### PAGE TEXT

---

Yes, yes... We all know about them. Awards ceremonies. Everyone claims to hate them, yet they each secretly wish for their favorite film to win. Beyond that, Oscar fans feel the need to bash the Globes and vice versa. So none of that--I'm cutting the crap!

Here are my 2¢ on the Golden Globes film nominations:

Best Picture--Drama: Seabiscuit

Cold Mountain and Mystic River were both well-crafted. Cold Mountain, however, was rather forgettable, whereas Mystic River was to bleak to be enjoyable yet not bleak enough to be shocking. Lost in Translation should be the true victor of this category, but as the FPA selected it as a comedy, and as I haven't seen Master & Commander, I must choose Seabiscuit. It's certainly the most mainstream and calculated of the films, but in truth, it was very effective and enjoyable--better than I'd ever expect a horse film to be.

---

### JOB A
In the Golden Globes post, which film does the writer choose for Best Picture--Drama?
### JOB B
Shorten the paragraph of the Golden Globes post that begins "Cold Mountain and Mystic River were both well-crafted," keeping its main facts.
The lines have no connection to the Golden Globes post.

### DATA UNDER STUDY
---

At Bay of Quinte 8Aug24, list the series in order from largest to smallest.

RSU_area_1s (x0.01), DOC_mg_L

---

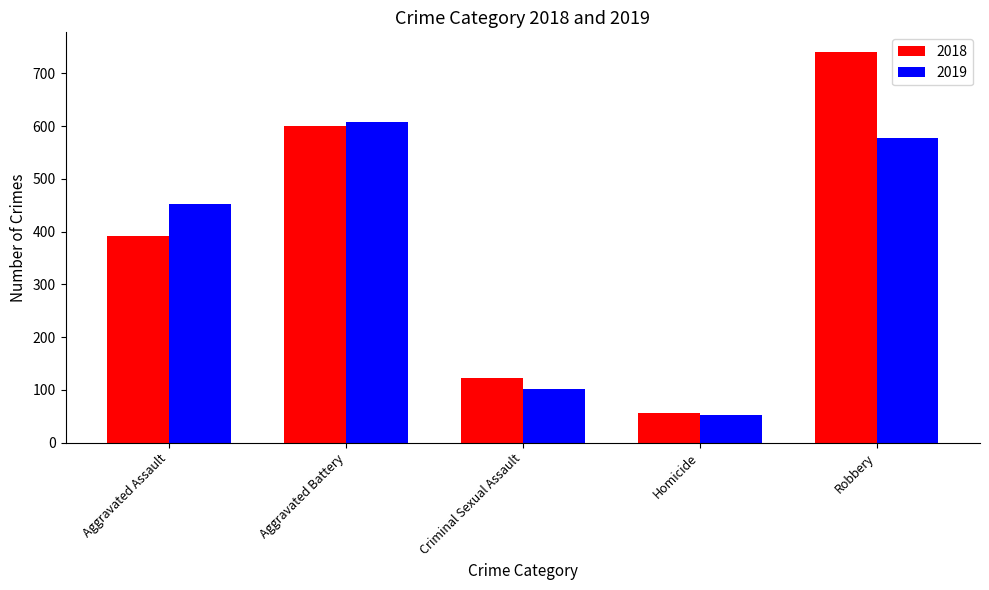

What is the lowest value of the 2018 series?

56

---

### SOLUTION A
Seabiscuit.

### SOLUTION B
Cold Mountain and Mystic River were well made, but Cold Mountain was forgettable, and Mystic River was too bleak to enjoy yet not bleak enough to shock. Lost in Translation deserves the win, but the FPA placed it among comedies, and the writer hasn't seen Master & Commander. So the pick is Seabiscuit: the most mainstream and calculated of the films, but effective, enjoyable, and better than expected for a horse film.